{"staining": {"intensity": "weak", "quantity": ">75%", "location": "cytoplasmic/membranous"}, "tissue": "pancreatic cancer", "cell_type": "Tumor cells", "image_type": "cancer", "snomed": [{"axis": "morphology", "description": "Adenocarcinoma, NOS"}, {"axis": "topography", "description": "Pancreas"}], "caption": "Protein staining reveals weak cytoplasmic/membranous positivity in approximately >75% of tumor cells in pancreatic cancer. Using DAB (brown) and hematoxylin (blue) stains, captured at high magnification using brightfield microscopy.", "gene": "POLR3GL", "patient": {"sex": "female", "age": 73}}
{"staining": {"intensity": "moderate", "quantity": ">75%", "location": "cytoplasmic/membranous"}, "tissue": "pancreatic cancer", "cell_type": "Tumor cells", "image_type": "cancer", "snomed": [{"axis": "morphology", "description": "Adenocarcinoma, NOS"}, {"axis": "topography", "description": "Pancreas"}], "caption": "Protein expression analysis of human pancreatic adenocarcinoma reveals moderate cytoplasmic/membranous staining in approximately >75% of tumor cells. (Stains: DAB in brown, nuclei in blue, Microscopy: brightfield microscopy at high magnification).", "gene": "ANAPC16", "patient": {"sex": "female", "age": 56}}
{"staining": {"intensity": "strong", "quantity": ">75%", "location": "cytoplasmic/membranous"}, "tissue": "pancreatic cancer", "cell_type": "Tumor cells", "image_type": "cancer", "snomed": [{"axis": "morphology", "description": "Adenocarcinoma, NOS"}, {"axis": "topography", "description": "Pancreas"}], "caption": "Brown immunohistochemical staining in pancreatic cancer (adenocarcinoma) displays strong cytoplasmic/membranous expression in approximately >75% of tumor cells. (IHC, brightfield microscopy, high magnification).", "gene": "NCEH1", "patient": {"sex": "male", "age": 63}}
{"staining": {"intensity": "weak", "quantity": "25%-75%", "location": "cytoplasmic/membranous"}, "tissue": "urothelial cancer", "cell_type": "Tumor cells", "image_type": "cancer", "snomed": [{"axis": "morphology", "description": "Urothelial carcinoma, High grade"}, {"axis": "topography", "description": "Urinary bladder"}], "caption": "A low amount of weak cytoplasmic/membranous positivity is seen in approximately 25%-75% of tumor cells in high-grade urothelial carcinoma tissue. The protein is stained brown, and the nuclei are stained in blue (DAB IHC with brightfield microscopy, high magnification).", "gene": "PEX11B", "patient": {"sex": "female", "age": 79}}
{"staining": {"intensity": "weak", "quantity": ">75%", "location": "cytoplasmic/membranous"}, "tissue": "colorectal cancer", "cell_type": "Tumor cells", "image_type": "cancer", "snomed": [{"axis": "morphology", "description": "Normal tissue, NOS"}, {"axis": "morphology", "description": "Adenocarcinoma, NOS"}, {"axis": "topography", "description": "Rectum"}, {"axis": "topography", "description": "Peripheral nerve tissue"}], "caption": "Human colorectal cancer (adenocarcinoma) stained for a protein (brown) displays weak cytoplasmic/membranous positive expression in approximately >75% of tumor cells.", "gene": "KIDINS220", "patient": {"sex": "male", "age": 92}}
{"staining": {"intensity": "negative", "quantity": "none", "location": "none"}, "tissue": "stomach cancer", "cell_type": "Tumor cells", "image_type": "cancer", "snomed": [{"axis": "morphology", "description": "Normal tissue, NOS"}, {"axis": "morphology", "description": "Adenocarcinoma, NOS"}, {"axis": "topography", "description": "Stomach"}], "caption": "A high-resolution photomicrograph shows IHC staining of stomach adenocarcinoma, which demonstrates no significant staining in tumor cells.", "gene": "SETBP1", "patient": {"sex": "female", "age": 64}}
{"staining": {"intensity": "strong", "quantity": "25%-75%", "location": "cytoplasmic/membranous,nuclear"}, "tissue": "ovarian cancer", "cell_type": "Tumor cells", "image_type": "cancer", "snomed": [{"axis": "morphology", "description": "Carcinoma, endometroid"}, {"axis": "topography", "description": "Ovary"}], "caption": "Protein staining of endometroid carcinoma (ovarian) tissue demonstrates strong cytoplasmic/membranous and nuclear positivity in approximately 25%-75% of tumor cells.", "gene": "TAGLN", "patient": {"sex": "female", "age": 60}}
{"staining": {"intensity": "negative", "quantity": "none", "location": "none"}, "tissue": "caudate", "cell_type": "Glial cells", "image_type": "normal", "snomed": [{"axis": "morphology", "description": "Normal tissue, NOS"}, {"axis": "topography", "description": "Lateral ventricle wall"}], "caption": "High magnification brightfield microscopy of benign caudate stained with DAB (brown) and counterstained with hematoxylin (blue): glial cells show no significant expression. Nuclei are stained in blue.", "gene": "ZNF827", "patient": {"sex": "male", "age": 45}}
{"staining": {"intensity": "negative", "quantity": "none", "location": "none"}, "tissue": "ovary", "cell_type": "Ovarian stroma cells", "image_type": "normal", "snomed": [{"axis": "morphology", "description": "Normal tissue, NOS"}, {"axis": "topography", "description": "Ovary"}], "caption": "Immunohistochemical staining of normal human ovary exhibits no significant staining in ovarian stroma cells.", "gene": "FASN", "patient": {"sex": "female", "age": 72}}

Work order
Exactly as it appears above, write out the complete listing.

Response to the exercise
{"staining": {"intensity": "weak", "quantity": ">75%", "location": "cytoplasmic/membranous"}, "tissue": "pancreatic cancer", "cell_type": "Tumor cells", "image_type": "cancer", "snomed": [{"axis": "morphology", "description": "Adenocarcinoma, NOS"}, {"axis": "topography", "description": "Pancreas"}], "caption": "Protein staining reveals weak cytoplasmic/membranous positivity in approximately >75% of tumor cells in pancreatic cancer. Using DAB (brown) and hematoxylin (blue) stains, captured at high magnification using brightfield microscopy.", "gene": "POLR3GL", "patient": {"sex": "female", "age": 73}}
{"staining": {"intensity": "moderate", "quantity": ">75%", "location": "cytoplasmic/membranous"}, "tissue": "pancreatic cancer", "cell_type": "Tumor cells", "image_type": "cancer", "snomed": [{"axis": "morphology", "description": "Adenocarcinoma, NOS"}, {"axis": "topography", "description": "Pancreas"}], "caption": "Protein expression analysis of human pancreatic adenocarcinoma reveals moderate cytoplasmic/membranous staining in approximately >75% of tumor cells. (Stains: DAB in brown, nuclei in blue, Microscopy: brightfield microscopy at high magnification).", "gene": "ANAPC16", "patient": {"sex": "female", "age": 56}}
{"staining": {"intensity": "strong", "quantity": ">75%", "location": "cytoplasmic/membranous"}, "tissue": "pancreatic cancer", "cell_type": "Tumor cells", "image_type": "cancer", "snomed": [{"axis": "morphology", "description": "Adenocarcinoma, NOS"}, {"axis": "topography", "description": "Pancreas"}], "caption": "Brown immunohistochemical staining in pancreatic cancer (adenocarcinoma) displays strong cytoplasmic/membranous expression in approximately >75% of tumor cells. (IHC, brightfield microscopy, high magnification).", "gene": "NCEH1", "patient": {"sex": "male", "age": 63}}
{"staining": {"intensity": "weak", "quantity": "25%-75%", "location": "cytoplasmic/membranous"}, "tissue": "urothelial cancer", "cell_type": "Tumor cells", "image_type": "cancer", "snomed": [{"axis": "morphology", "description": "Urothelial carcinoma, High grade"}, {"axis": "topography", "description": "Urinary bladder"}], "caption": "A low amount of weak cytoplasmic/membranous positivity is seen in approximately 25%-75% of tumor cells in high-grade urothelial carcinoma tissue. The protein is stained brown, and the nuclei are stained in blue (DAB IHC with brightfield microscopy, high magnification).", "gene": "PEX11B", "patient": {"sex": "female", "age": 79}}
{"staining": {"intensity": "weak", "quantity": ">75%", "location": "cytoplasmic/membranous"}, "tissue": "colorectal cancer", "cell_type": "Tumor cells", "image_type": "cancer", "snomed": [{"axis": "morphology", "description": "Normal tissue, NOS"}, {"axis": "morphology", "description": "Adenocarcinoma, NOS"}, {"axis": "topography", "description": "Rectum"}, {"axis": "topography", "description": "Peripheral nerve tissue"}], "caption": "Human colorectal cancer (adenocarcinoma) stained for a protein (brown) displays weak cytoplasmic/membranous positive expression in approximately >75% of tumor cells.", "gene": "KIDINS220", "patient": {"sex": "male", "age": 92}}
{"staining": {"intensity": "negative", "quantity": "none", "location": "none"}, "tissue": "stomach cancer", "cell_type": "Tumor cells", "image_type": "cancer", "snomed": [{"axis": "morphology", "description": "Normal tissue, NOS"}, {"axis": "morphology", "description": "Adenocarcinoma, NOS"}, {"axis": "topography", "description": "Stomach"}], "caption": "A high-resolution photomicrograph shows IHC staining of stomach adenocarcinoma, which demonstrates no significant staining in tumor cells.", "gene": "SETBP1", "patient": {"sex": "female", "age": 64}}
{"staining": {"intensity": "strong", "quantity": "25%-75%", "location": "cytoplasmic/membranous,nuclear"}, "tissue": "ovarian cancer", "cell_type": "Tumor cells", "image_type": "cancer", "snomed": [{"axis": "morphology", "description": "Carcinoma, endometroid"}, {"axis": "topography", "description": "Ovary"}], "caption": "Protein staining of endometroid carcinoma (ovarian) tissue demonstrates strong cytoplasmic/membranous and nuclear positivity in approximately 25%-75% of tumor cells.", "gene": "TAGLN", "patient": {"sex": "female", "age": 60}}
{"staining": {"intensity": "negative", "quantity": "none", "location": "none"}, "tissue": "caudate", "cell_type": "Glial cells", "image_type": "normal", "snomed": [{"axis": "morphology", "description": "Normal tissue, NOS"}, {"axis": "topography", "description": "Lateral ventricle wall"}], "caption": "High magnification brightfield microscopy of benign caudate stained with DAB (brown) and counterstained with hematoxylin (blue): glial cells show no significant expression. Nuclei are stained in blue.", "gene": "ZNF827", "patient": {"sex": "male", "age": 45}}
{"staining": {"intensity": "negative", "quantity": "none", "location": "none"}, "tissue": "ovary", "cell_type": "Ovarian stroma cells", "image_type": "normal", "snomed": [{"axis": "morphology", "description": "Normal tissue, NOS"}, {"axis": "topography", "description": "Ovary"}], "caption": "Immunohistochemical staining of normal human ovary exhibits no significant staining in ovarian stroma cells.", "gene": "FASN", "patient": {"sex": "female", "age": 72}}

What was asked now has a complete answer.